Exercise directions -> Look for "pela marca." in the records below, then copy that line and every line after it, exactly and with nothing added.

Saved data entries ->
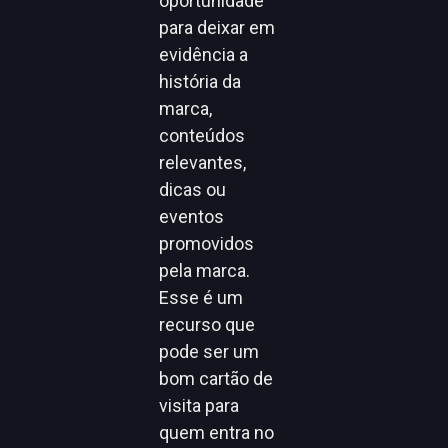
oportunidade
para deixar em
evidência a
história da
marca,
conteúdos
relevantes,
dicas ou
eventos
promovidos
pela marca.
Esse é um
recurso que
pode ser um
bom cartão de
visita para
quem entra no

Solved exercise ->
pela marca.
Esse é um
recurso que
pode ser um
bom cartão de
visita para
quem entra no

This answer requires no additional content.